*Text provided:*
-- start --

Romar defends Tim Morris from media's "trashing"
The outpouring of opinion caused UW coach Lorenzo Romar to take a few minutes of out of usual meeting with the media Tuesday to defend Tim Morris for a second straight day, and Morris to explain what happened on the play in detail for the first time.
Seattle Times staff reporter
As he often does when he has free time in the afternoon, Washington guard Tim Morris watched the ESPN's Pardon The Interruption Monday.
Suddenly, he says "I saw them trashing me.''
PTI hosts Michael Wilbon and Tony Kornheiser were only two of many national media types who have commented on Morris' play with 47 seconds left in Sunday's win over UCLA when he threw the ball hard off the face of Bruin forward Alfred Aboya in an attempt to save a possession. Wilbon called it "cheap.''
The attention has caught the Huskies a little off-guard.
"I am surprised,'' said UW coach Lorenzo Romar. "One national columnist went as far as to say that Morris should have his scholarship revoked, and legendary UCLA coach John Wooden told the Los Angeles Times that he would have immediately benched Morris."
The outpouring of opinion caused Romar to take a few minutes of out of usual meeting with the media Tuesday to defend Morris for a second straight day, and Morris to explain what happened on the play in detail for the first time.
Morris said he simply was trying to bail his team out of a bad situation as he was attempting to inbounds the ball in front of the UCLA bench with the five-second count nearing. The Huskies led by five at the time.

-- end --

*Goal:*
Retype the passage of the article above on Lorenzo Romar defending Tim Morris, starting at "Romar defends Tim" and ending at "The Interruption Monday.".

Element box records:
-- start --

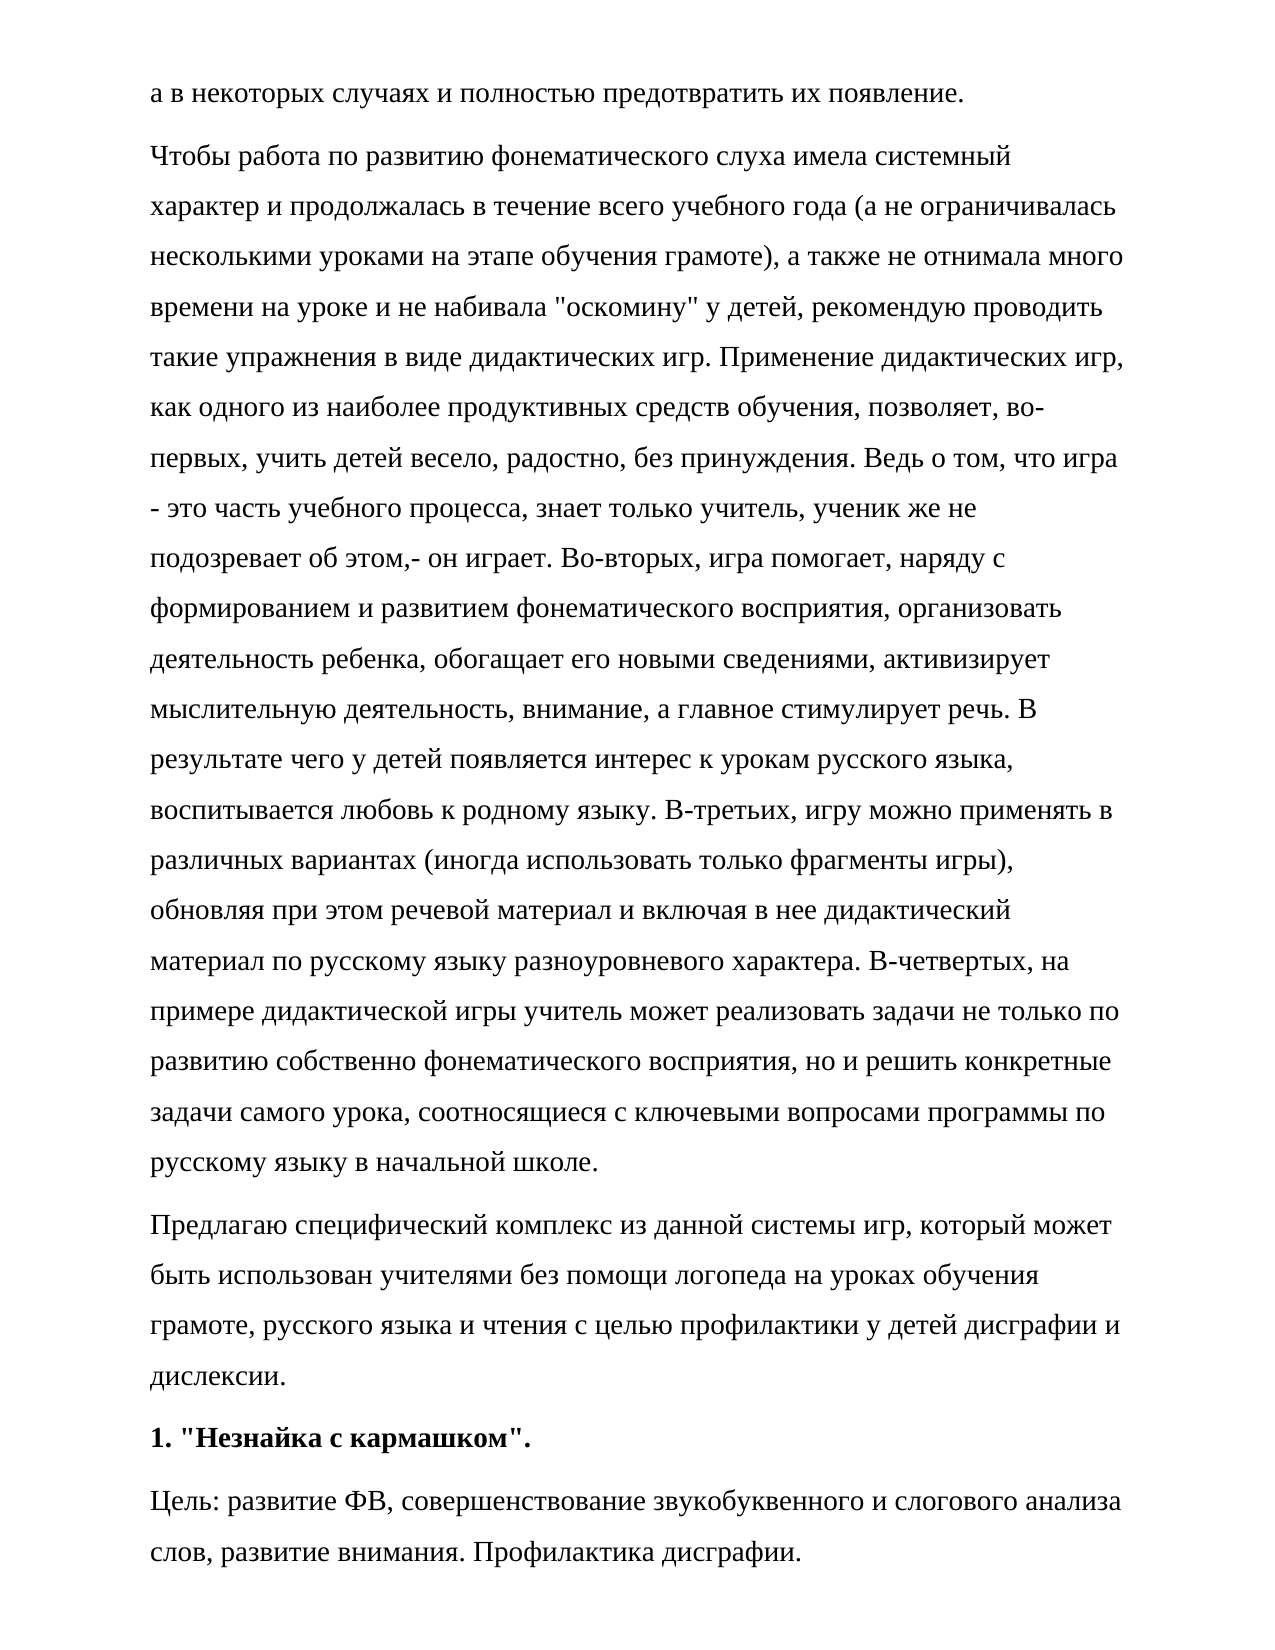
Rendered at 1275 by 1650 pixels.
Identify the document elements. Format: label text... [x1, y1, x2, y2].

text 1. "Незнайка с кармашком". [150, 1421, 1125, 1454]
text Чтобы работа по развитию фонематического слуха имела системный характер и продолжалась в течение всего учебного года (а не ограничивалась несколькими уроками на этапе обучения грамоте), а также не отнимала много времени на уроке и не набивала "оскомину" у детей, рекомендую проводить такие упражнения в виде дидактических игр. Применение дидактических игр, как одного из наиболее продуктивных средств обучения, позволяет, во-первых, учить детей весело, радостно, без принуждения. Ведь о том, что игра - это часть учебного процесса, знает только учитель, ученик же не подозревает об этом,- он играет. Во-вторых, игра помогает, наряду с формированием и развитием фонематического восприятия, организовать деятельность ребенка, обогащает его новыми сведениями, активизирует мыслительную деятельность, внимание, а главное стимулирует речь. В результате чего у детей появляется интерес к урокам русского языка, воспитывается любовь к родному языку. В-третьих, игру можно применять в различных вариантах (иногда использовать только фрагменты игры), обновляя при этом речевой материал и включая в нее дидактический материал по русскому языку разноуровневого характера. В-четвертых, на примере дидактической игры учитель может реализовать задачи не только по развитию собственно фонематического восприятия, но и решить конкретные задачи самого урока, соотносящиеся с ключевыми вопросами программы по русскому языку в начальной школе. [150, 138, 1125, 1178]
text Цель: развитие ФВ, совершенствование звукобуквенного и слогового анализа слов, развитие внимания. Профилактика дисграфии. [150, 1483, 1125, 1567]
text Предлагаю специфический комплекс из данной системы игр, который может быть использован учителями без помощи логопеда на уроках обучения грамоте, русского языка и чтения с целью профилактики у детей дисграфии и дислексии. [150, 1207, 1125, 1391]
text а в некоторых случаях и полностью предотвратить их появление. [150, 75, 1125, 108]
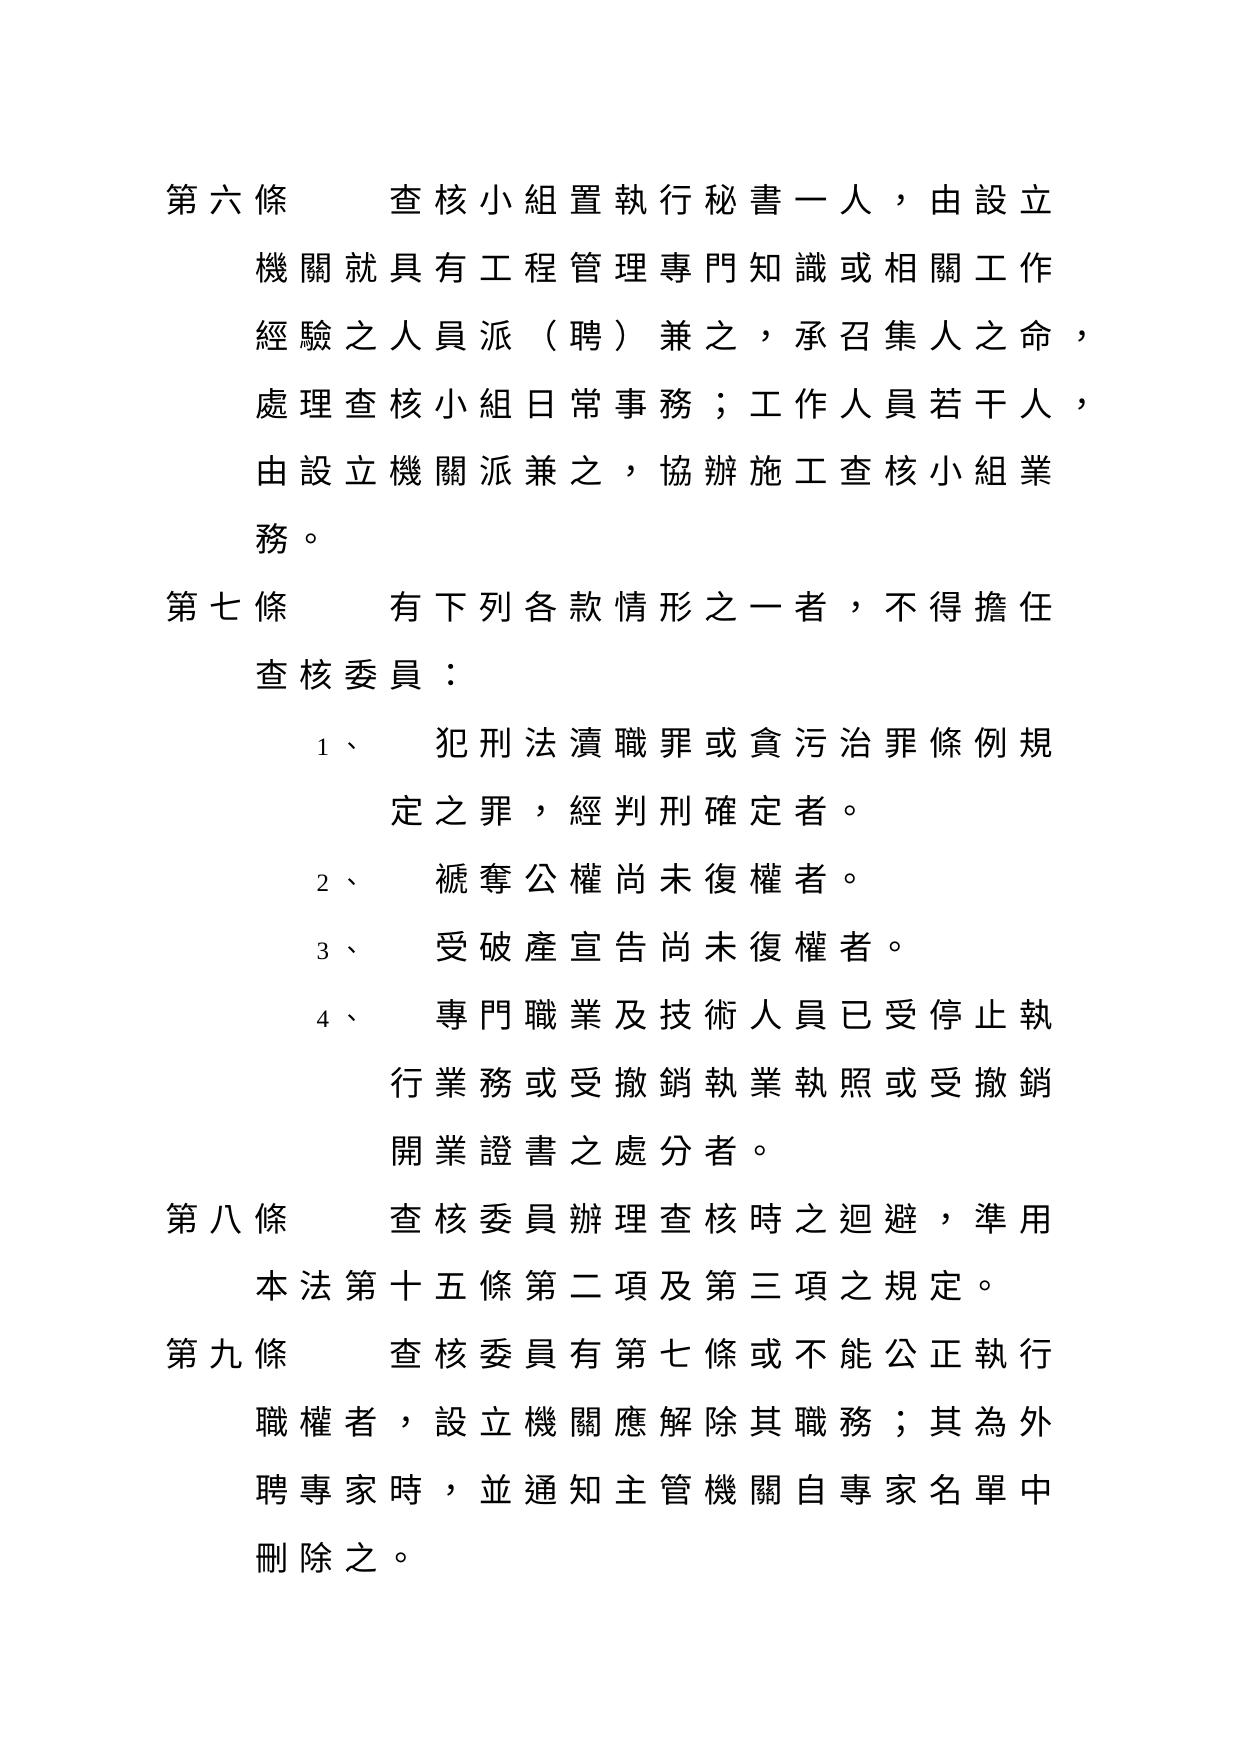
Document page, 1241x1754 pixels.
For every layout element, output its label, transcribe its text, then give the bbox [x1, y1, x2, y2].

text 第七條 有下列各款情形之一者，不得擔任查核委員： [159, 571, 1081, 707]
list 犯刑法瀆職罪或貪污治罪條例規定之罪，經判刑確定者。 [309, 707, 1081, 843]
list 褫奪公權尚未復權者。 [309, 843, 1081, 911]
text 第六條 查核小組置執行秘書一人，由設立機關就具有工程管理專門知識或相關工作經驗之人員派（聘）兼之，承召集人之命，處理查核小組日常事務；工作人員若干人，由設立機關派兼之，協辦施工查核小組業務。 [159, 164, 1081, 571]
list 專門職業及技術人員已受停止執行業務或受撤銷執業執照或受撤銷開業證書之處分者。 [309, 979, 1081, 1183]
text 第九條 查核委員有第七條或不能公正執行職權者，設立機關應解除其職務；其為外聘專家時，並通知主管機關自專家名單中刪除之。 [159, 1318, 1081, 1590]
list 受破產宣告尚未復權者。 [309, 911, 1081, 979]
text 第八條 查核委員辦理查核時之迴避，準用本法第十五條第二項及第三項之規定。 [159, 1183, 1081, 1318]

-- end --

*Correct output:*
Romar defends Tim Morris from media's "trashing"
The outpouring of opinion caused UW coach Lorenzo Romar to take a few minutes of out of usual meeting with the media Tuesday to defend Tim Morris for a second straight day, and Morris to explain what happened on the play in detail for the first time.
Seattle Times staff reporter
As he often does when he has free time in the afternoon, Washington guard Tim Morris watched the ESPN's Pardon The Interruption Monday.